A recap on Zero Trust
The Zero Trust model has been building steam for some time. Previously known as the Software Defined Perimeter, Zero Trust Network Access adds a level of adaptability to SDP. Ever since John Kindervag developed the outline for the Zero Trust Security Model, the concept of trusting no one, regardless of whether they are inside or outside the network, has changed the way companies approach security. Zero Trust Network Access depends on a new perimeter based on context, including identity, but also device integrity, location (network/IP address), and geolocation. With its elements of adaptability that change in response to behaviour, ZTNA will be a fundamental approach for businesses journeying through hybrid networking over the next couple of years.
There are three primary approaches to Zero Trust: user and device, network and applications, and data. Most organisations will adopt a user and device approach – which is identity based – with an element of network, designed around micro-segmentation, secure routing and virtualisation. Previously, individuals would be able to connect to a network and then authenticate their access with login details. Zero Trust, however, reverses this process so that users will be forced to authenticate before they are able to connect to anything, thereby making the network more secure.
Bringing in SASE
Secure Access Service Edge is also going to play an important role in the evolution of security approaches moving forwards. SASE is the bringing together of Network (as a Service) and Security (as a Service), delivered regardless of where users, applications or devices are located. The SASE approach creates a single point of control, where each user has access to the same level of capabilities from any location, in the office or at home.
Just like Zero Trust, SASE is not a product. It is not something a company can go out and buy to solve all their problems. It is a concept, a goal to head towards. Gartner predicts that 40 percent of organisations will have a strategy to adopt SASE by 2024. This means that in three years, more than half of companies will still not have developed a plan for SASE, let alone implemented it.
As for its relevance today, adopting a SASE approach will help solve short-term technology decisions, ensuring that the long-term journey to SASE is as swift and straightforward as possible. ZTNA is likely to be the first stop on the SASE journey for many organisations. Further, SASE itself is simply another journey, not a destination. Firms will need to approach SASE implementation with a long-term mindset that anticipates further developments in the coming years.
The challenges for those trailing behind
Without a doubt, those companies who have been determined to hold onto traditional perimeters will struggle the most moving into a hybrid network environment. Instead of forcing all of their users back into the corporate network over a VPN, businesses should start to move controls closer to the user and device, reduce services delivered from DMZs and segment the network to separate users away from the data centre.

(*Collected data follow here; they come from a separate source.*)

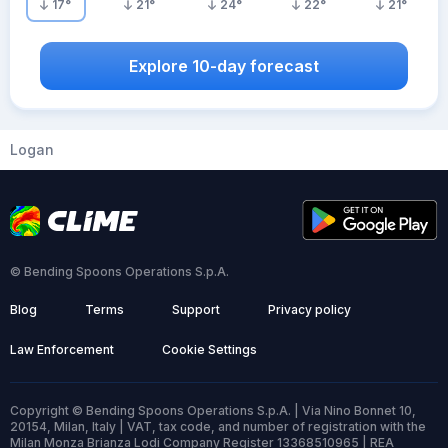
17
°
21
°
24
°
22
°
21
°
Explore 10-day forecast
Logan
© Bending Spoons Operations S.p.A.
Blog
Terms
Support
Privacy policy
Law Enforcement
Cookie Settings
Copyright © Bending Spoons Operations S.p.A. | Via Nino Bonnet 10,
20154, Milan, Italy | VAT, tax code, and number of registration with the
Milan Monza Brianza Lodi Company Register 13368510965 | REA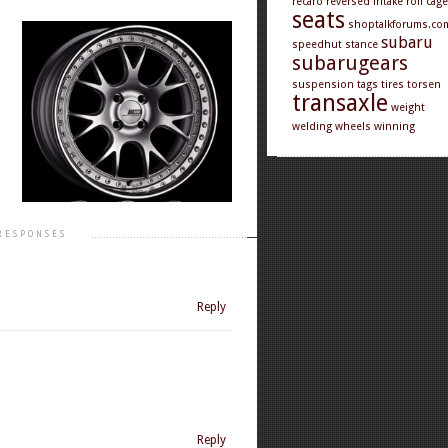
recaro
reversed intake
roll cage
seats
shoptalkforums.co
subaru
speedhut
stance
subarugears
suspension
tags
tires
torsen
transaxle
weight
welding
wheels
winning
RESPONSES
Reply
Reply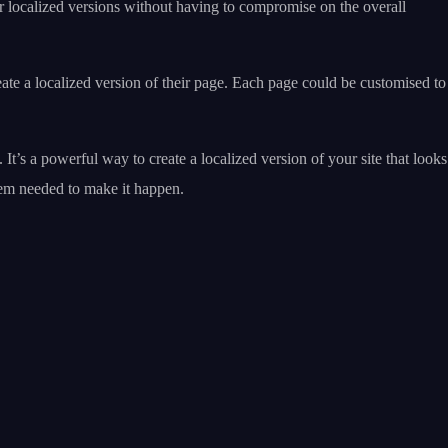
ur localized versions without having to compromise on the overall
te a localized version of their page. Each page could be customised to
t’s a powerful way to create a localized version of your site that looks
tem needed to make it happen.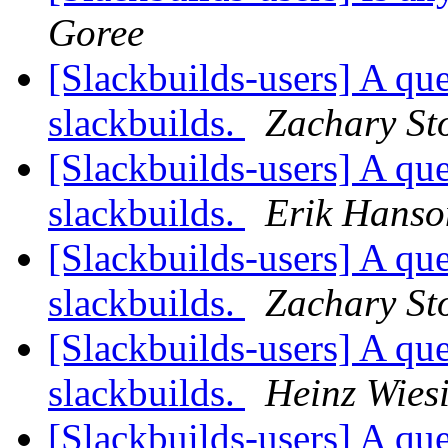
Goree
[Slackbuilds-users] A que
slackbuilds.
Zachary St
[Slackbuilds-users] A que
slackbuilds.
Erik Hanso
[Slackbuilds-users] A que
slackbuilds.
Zachary St
[Slackbuilds-users] A que
slackbuilds.
Heinz Wies
[Slackbuilds-users] A que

Gartner pointed out that the last twelve months have exposed the limitations in legacy models and technologies. Deciding to ignore these warnings and returning to old processes will only hinder a business’ development and will certainly complicate their future security journey. Instead, they should be dedicated to ring fencing key applications and moving across to Zero Trust. Through this process, organisations can start to introduce flexibility and adaptability based on behaviour which will strengthen their security posture overtime.
The journey ahead
The format of each security journey will differ for each company. It will be dependent on each businesses’ priorities and the position they are starting in. Here at Censornet, it is no different. Whilst our entire development team has moved to Zero Trust, we still have call dialler software which requires teams to connect to a VPN for the office network. So even when the majority of a company has made the successful transition to these new perimeters, there will still be elements that need legacy infrastructure. Fortunately Zero Trust is iterative and incremental rather than binary to accommodate edge cases.
It’s important to recognise that these developments take time and will not solve every problem overnight. Therefore, companies who make the decision to extend their focus beyond the pandemic challenges and adopt long-term strategies will find themselves in a much stronger position should similar workplace challenges arise again.